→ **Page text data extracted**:
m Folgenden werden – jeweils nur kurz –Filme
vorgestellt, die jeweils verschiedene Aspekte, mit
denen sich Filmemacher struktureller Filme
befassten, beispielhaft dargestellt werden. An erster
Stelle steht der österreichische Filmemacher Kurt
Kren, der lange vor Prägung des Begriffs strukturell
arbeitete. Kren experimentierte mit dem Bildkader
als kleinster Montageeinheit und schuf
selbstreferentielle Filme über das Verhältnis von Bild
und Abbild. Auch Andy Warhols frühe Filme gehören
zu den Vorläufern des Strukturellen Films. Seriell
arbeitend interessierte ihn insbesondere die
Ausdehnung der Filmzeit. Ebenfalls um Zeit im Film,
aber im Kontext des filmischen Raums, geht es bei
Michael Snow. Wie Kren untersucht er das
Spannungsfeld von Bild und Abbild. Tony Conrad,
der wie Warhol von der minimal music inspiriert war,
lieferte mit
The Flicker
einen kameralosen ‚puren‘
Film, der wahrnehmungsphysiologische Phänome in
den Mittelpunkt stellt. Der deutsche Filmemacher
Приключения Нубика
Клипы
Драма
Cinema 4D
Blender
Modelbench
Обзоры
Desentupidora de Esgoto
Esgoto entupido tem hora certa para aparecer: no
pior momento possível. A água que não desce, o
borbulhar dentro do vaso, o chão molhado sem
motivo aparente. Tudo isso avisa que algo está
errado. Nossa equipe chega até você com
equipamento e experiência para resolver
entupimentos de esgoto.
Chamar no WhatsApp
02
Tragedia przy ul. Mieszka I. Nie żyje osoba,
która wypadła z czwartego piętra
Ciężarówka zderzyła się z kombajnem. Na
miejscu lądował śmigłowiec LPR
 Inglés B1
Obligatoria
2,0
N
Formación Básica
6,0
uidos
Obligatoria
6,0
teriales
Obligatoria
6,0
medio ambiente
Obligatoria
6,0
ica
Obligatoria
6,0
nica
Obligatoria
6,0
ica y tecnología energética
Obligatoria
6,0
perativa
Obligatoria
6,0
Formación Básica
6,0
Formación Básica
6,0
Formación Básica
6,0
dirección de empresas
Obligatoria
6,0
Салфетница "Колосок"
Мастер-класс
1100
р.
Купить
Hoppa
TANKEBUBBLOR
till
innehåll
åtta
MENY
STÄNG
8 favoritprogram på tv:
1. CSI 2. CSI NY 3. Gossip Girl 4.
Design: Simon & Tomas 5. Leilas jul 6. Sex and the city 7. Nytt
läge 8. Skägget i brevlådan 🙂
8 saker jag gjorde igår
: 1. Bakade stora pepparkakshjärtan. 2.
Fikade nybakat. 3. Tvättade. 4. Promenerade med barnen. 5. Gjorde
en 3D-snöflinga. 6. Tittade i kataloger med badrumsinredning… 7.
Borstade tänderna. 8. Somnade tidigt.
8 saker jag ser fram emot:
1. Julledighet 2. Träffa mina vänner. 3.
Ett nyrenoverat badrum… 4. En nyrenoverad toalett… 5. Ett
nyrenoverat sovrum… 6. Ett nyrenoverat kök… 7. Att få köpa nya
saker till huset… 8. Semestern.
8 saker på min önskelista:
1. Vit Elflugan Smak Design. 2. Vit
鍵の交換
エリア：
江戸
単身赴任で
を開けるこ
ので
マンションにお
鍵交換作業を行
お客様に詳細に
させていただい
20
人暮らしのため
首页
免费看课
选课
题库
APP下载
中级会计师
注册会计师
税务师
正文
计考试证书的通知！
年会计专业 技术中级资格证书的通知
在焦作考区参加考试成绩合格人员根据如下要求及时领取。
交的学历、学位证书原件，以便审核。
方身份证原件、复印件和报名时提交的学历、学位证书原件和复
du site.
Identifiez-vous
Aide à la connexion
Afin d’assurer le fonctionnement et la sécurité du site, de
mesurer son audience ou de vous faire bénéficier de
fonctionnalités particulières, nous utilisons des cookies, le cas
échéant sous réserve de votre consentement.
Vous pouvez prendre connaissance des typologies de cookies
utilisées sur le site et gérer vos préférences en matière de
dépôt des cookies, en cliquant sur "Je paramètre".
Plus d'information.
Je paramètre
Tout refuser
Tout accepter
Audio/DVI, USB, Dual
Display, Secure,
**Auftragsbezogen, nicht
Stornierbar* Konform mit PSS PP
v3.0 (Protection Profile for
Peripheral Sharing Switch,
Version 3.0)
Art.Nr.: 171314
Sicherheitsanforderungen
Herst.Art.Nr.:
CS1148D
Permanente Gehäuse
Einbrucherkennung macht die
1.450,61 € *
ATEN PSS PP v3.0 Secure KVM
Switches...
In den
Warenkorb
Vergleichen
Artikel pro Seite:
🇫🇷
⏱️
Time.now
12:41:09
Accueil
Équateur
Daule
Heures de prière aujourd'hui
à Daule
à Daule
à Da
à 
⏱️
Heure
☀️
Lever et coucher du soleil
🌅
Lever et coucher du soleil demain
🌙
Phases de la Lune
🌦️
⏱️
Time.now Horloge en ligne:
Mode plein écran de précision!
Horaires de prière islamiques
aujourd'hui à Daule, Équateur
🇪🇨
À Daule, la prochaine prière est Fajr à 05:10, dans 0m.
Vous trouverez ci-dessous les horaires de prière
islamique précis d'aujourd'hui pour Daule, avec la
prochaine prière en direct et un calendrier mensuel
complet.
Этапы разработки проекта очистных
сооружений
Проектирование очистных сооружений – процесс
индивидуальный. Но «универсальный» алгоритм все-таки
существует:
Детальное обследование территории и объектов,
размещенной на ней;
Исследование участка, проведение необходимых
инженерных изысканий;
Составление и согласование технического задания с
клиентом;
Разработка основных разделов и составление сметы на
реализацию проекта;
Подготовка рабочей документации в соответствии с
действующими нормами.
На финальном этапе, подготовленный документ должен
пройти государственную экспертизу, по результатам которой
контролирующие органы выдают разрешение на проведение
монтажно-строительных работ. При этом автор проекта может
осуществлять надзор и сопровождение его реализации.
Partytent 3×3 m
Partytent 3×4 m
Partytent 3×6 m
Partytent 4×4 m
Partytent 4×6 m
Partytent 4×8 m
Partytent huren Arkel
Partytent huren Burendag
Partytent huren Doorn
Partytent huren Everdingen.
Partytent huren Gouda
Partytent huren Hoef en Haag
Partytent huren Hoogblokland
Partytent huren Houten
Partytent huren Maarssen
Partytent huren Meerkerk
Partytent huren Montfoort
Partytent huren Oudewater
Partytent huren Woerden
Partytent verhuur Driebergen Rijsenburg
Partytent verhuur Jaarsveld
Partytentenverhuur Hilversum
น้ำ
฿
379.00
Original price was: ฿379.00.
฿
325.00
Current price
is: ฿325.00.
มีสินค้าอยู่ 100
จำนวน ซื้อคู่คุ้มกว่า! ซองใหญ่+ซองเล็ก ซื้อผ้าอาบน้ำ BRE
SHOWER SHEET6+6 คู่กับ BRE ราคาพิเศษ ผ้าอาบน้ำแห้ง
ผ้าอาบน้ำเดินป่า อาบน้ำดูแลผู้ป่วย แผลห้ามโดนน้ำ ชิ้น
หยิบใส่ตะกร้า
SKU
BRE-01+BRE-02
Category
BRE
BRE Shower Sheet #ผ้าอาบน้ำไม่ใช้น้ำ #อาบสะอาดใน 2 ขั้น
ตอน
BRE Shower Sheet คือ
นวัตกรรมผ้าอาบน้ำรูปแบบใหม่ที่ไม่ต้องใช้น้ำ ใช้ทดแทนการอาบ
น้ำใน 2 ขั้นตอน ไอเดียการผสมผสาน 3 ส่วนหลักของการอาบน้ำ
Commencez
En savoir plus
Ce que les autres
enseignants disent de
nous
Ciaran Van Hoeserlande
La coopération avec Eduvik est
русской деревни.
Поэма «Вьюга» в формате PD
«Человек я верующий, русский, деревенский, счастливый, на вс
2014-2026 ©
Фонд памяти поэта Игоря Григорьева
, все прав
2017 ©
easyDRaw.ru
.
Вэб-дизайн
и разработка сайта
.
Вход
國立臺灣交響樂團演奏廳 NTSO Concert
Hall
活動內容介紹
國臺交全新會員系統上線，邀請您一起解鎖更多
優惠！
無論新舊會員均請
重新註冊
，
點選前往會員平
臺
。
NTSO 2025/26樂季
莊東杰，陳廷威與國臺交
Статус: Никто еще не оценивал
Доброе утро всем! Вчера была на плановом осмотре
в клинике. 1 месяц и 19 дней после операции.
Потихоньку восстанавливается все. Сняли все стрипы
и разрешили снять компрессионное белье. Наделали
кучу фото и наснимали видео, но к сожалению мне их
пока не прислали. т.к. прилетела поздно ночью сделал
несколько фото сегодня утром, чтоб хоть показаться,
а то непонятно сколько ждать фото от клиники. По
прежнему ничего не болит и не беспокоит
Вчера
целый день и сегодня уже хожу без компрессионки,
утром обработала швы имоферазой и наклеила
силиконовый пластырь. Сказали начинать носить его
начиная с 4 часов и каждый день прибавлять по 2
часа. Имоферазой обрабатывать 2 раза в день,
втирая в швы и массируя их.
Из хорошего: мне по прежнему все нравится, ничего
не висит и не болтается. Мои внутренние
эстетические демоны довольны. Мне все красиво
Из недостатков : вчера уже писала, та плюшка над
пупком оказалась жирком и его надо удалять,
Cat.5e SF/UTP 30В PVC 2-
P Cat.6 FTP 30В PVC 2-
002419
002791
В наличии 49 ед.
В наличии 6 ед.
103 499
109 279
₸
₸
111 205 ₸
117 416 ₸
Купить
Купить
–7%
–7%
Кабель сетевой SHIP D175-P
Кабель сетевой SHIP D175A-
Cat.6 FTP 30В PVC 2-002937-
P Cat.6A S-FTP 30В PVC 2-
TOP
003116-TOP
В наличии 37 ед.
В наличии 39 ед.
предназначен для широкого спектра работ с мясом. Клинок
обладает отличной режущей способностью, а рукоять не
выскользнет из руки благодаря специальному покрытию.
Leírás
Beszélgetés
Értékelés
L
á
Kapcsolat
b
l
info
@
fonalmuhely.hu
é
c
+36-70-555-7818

→ **WHAT TO PRODUCE**: Put every line from the start of the entries through the line containing "Michael Snow. Wie Kren untersucht er das", inclusive, into a Markdown table with the columns Row and Line. Number the rows and omit blank lines.

→ **SOLUTION FOR THIS EXERCISE**:
| Row | Line |
|---|---|
| 1 | m Folgenden werden – jeweils nur kurz –Filme |
| 2 | vorgestellt, die jeweils verschiedene Aspekte, mit |
| 3 | denen sich Filmemacher struktureller Filme |
| 4 | befassten, beispielhaft dargestellt werden. An erster |
| 5 | Stelle steht der österreichische Filmemacher Kurt |
| 6 | Kren, der lange vor Prägung des Begriffs strukturell |
| 7 | arbeitete. Kren experimentierte mit dem Bildkader |
| 8 | als kleinster Montageeinheit und schuf |
| 9 | selbstreferentielle Filme über das Verhältnis von Bild |
| 10 | und Abbild. Auch Andy Warhols frühe Filme gehören |
| 11 | zu den Vorläufern des Strukturellen Films. Seriell |
| 12 | arbeitend interessierte ihn insbesondere die |
| 13 | Ausdehnung der Filmzeit. Ebenfalls um Zeit im Film, |
| 14 | aber im Kontext des filmischen Raums, geht es bei |
| 15 | Michael Snow. Wie Kren untersucht er das |